Fifa anula cartão e mercados de previsão favorecem seleção dos EUA
O que aconteceu: A Fifa cancelou a suspensão aplicada ao atacante Folarin Balogun, tornando-o elegível para a partida entre Estados Unidos e Bélgica marcada para segunda-feira, 6 de julho de 2026. Após o anúncio, plataformas de mercados de previsão passaram a apontar os norte-americanos como favoritos no confronto.
Quem está envolvido: O jogador Folarin Balogun, a Federação Internacional de Futebol (Fifa), o presidente dos EUA, Donald Trump, e o presidente da Fifa, Gianni Infantino. Também reagiu a Federação Belga de Futebol, que questionou a decisão.
Quando e como foi tomada a decisão: No domingo anterior ao jogo, a Fifa informou que a suspensão de Balogun foi anulada depois de um processo independente de revisão disciplinar previsto no regulamento da entidade. A decisão baseou-se no artigo 27 do Código Disciplinar da Fifa, que permite à instância judicial suspender, total ou parcialmente, a execução de sanções e submeter o atleta a um período de prova, entre outras condições específicas do procedimento.

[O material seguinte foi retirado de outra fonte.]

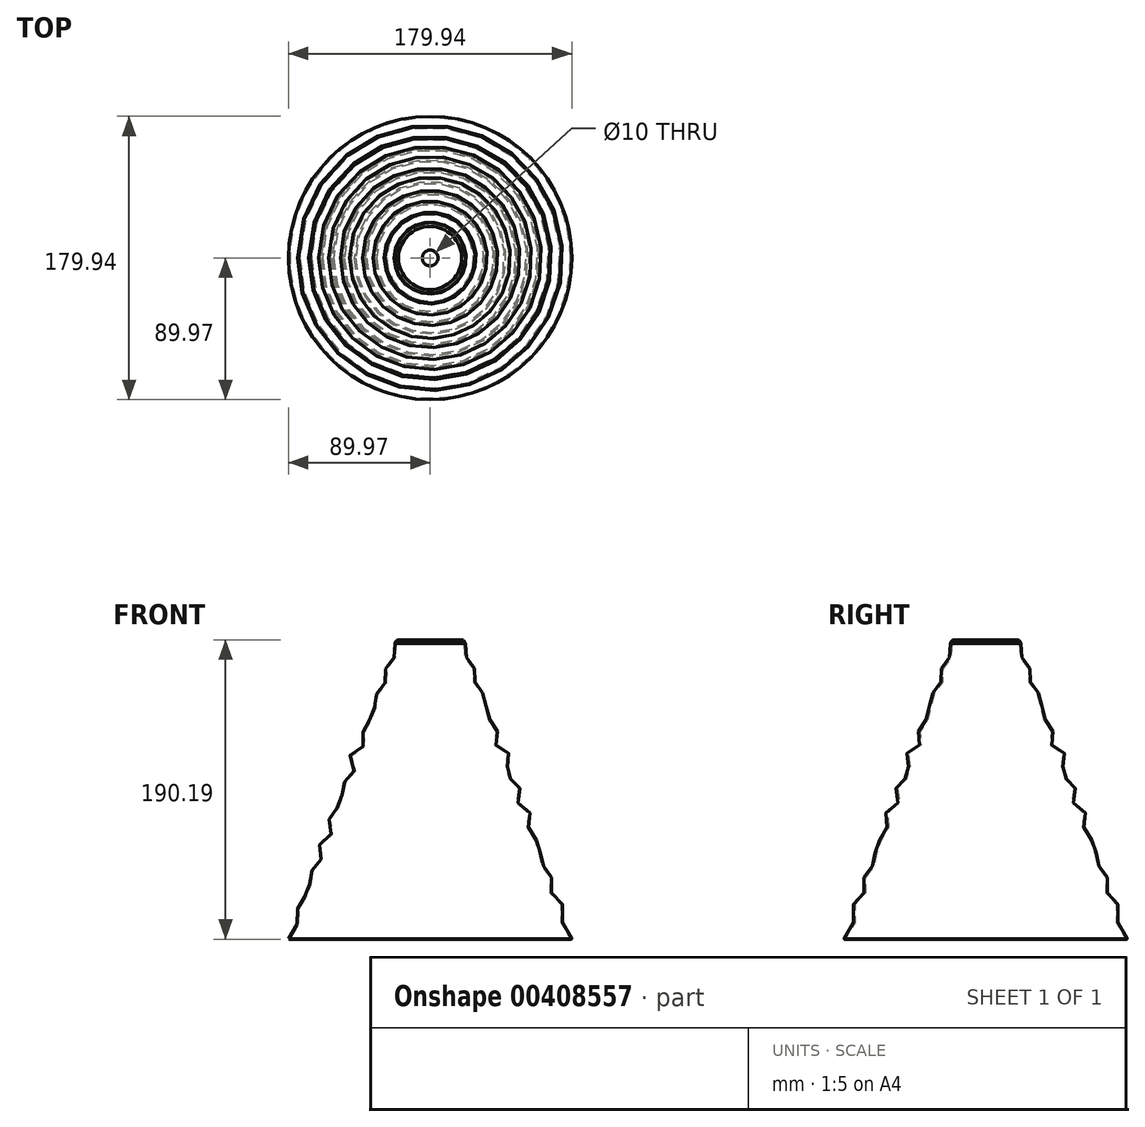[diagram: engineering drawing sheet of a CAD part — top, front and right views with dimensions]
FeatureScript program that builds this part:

Impacto nas apostas: Na plataforma Polymarket, as probabilidades passaram a indicar 40% de chance de vitória dos EUA, 34% para a Bélgica e 28% de empate. Na Kalshi, os EUA aparecem com 53% contra 47% dos belgas. Antes da reversão da punição, a Bélgica liderava as projeções em ambas as plataformas.
Observação sobre as plataformas: Polymarket e Kalshi são mercados de previsão, em que usuários negociam contratos com base na probabilidade de eventos. No Brasil, esse tipo de serviço foi bloqueado pelo governo federal, que considerou a operação fora do escopo regulatório aplicável a apostas e mercados financeiros; o bloqueio ocorreu após a confirmação da liberação de Balogun.
Contexto disciplinar e comunicação entre lideranças: Balogun havia sido expulso na partida contra a Bósnia e Herzegovina por uma jogada em que foi avaliado como pisando no tornozelo de um adversário; o cartão vermelho foi aplicado pelo árbitro Raphael Claus. O presidente dos EUA, Donald Trump, disse ter solicitado pessoalmente ao presidente da Fifa revisão do cartão. Infantino confirmou ter recebido a ligação e afirmou que tratou do tema com Trump, ao mesmo tempo em que ressaltou que os órgãos judiciais da Fifa atuam de forma independente.
Reação belga: A Federação Belga de Futebol recorreu à Fifa, argumentando que um jogador expulso deve cumprir suspensão automática na partida seguinte e afirmando não ter recebido justificativa formal pela liberação. A Fifa rejeitou o recurso alegando que a Bélgica não era parte do processo de revisão e, portanto, não tinha legitimidade para impugnar a decisão. Com isso, Balogun permaneceu disponível para o confronto.